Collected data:
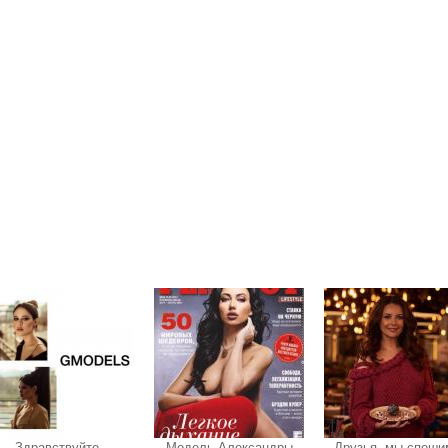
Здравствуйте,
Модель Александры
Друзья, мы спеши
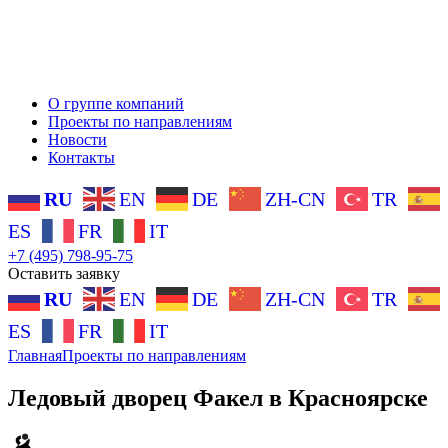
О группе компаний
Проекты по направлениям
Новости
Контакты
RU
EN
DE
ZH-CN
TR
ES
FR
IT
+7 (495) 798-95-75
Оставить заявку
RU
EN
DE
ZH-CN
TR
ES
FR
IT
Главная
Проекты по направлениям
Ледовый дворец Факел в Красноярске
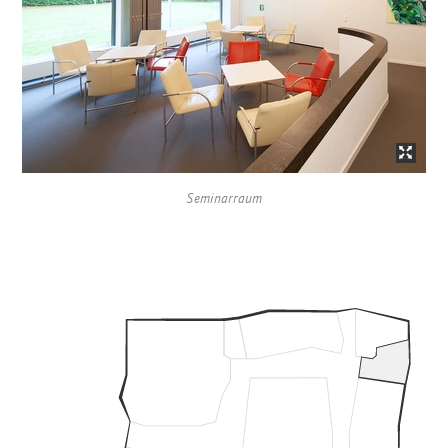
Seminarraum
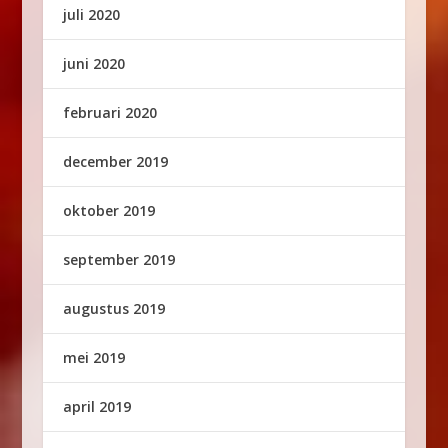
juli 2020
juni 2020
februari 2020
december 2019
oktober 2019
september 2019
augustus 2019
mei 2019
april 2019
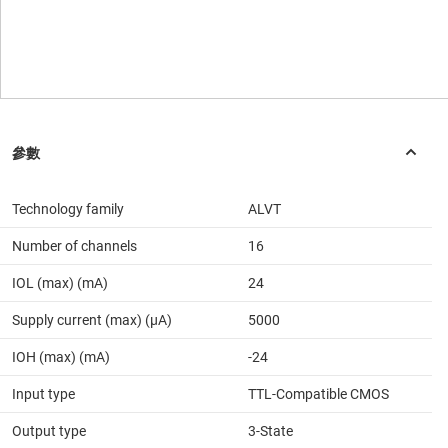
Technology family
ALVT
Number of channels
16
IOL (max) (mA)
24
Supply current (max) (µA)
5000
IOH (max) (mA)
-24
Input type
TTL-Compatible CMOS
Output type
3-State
==
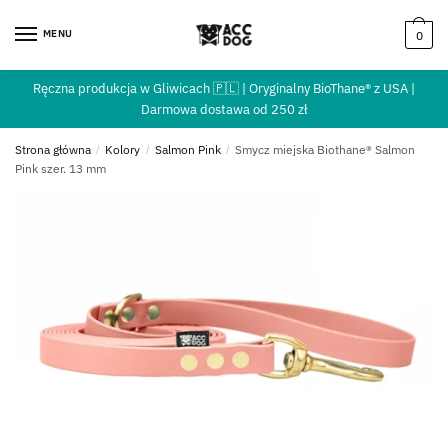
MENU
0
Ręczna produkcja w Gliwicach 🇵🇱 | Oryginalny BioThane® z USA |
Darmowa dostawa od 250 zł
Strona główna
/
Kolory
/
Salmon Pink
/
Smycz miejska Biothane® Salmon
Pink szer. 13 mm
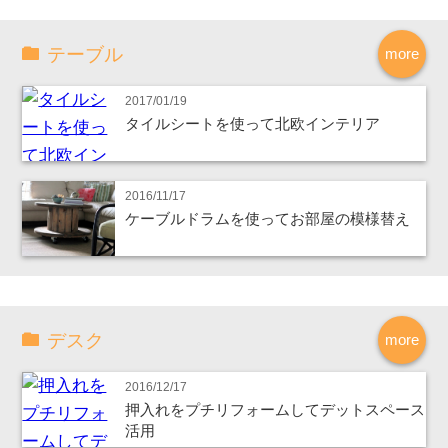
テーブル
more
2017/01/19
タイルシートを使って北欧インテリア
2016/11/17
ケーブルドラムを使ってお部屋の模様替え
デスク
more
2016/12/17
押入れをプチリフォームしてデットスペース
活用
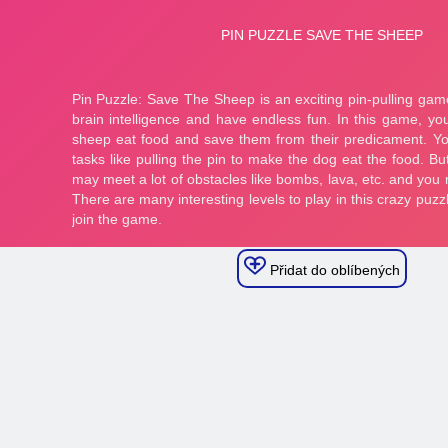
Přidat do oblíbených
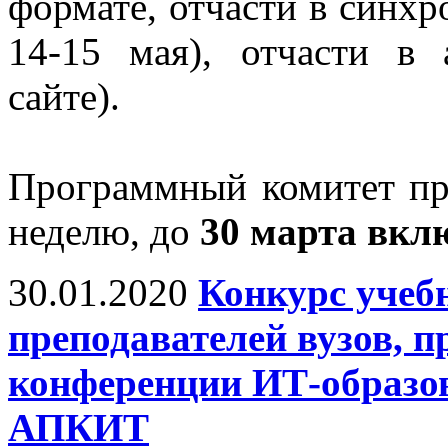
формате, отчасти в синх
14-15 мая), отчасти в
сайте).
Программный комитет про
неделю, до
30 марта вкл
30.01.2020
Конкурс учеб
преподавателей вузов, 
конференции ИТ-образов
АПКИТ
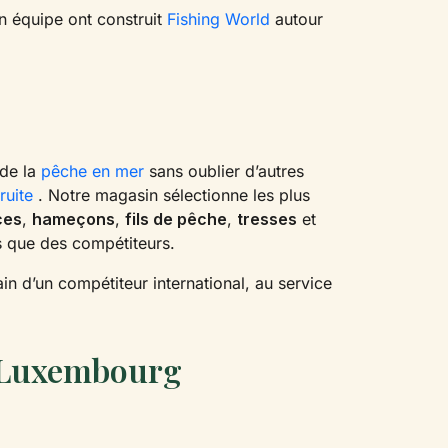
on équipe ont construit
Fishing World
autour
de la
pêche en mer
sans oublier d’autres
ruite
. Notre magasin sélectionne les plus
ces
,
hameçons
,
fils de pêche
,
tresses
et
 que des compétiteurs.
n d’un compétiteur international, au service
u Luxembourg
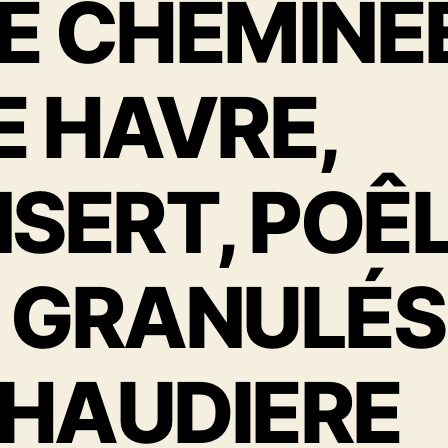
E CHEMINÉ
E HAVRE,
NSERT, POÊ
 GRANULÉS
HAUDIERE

Problem :: Filter the entries down to the lines with the word "отчасти" in them, and copy those lines.

Exercise result ::
формате, отчасти в синх
14-15 мая), отчасти в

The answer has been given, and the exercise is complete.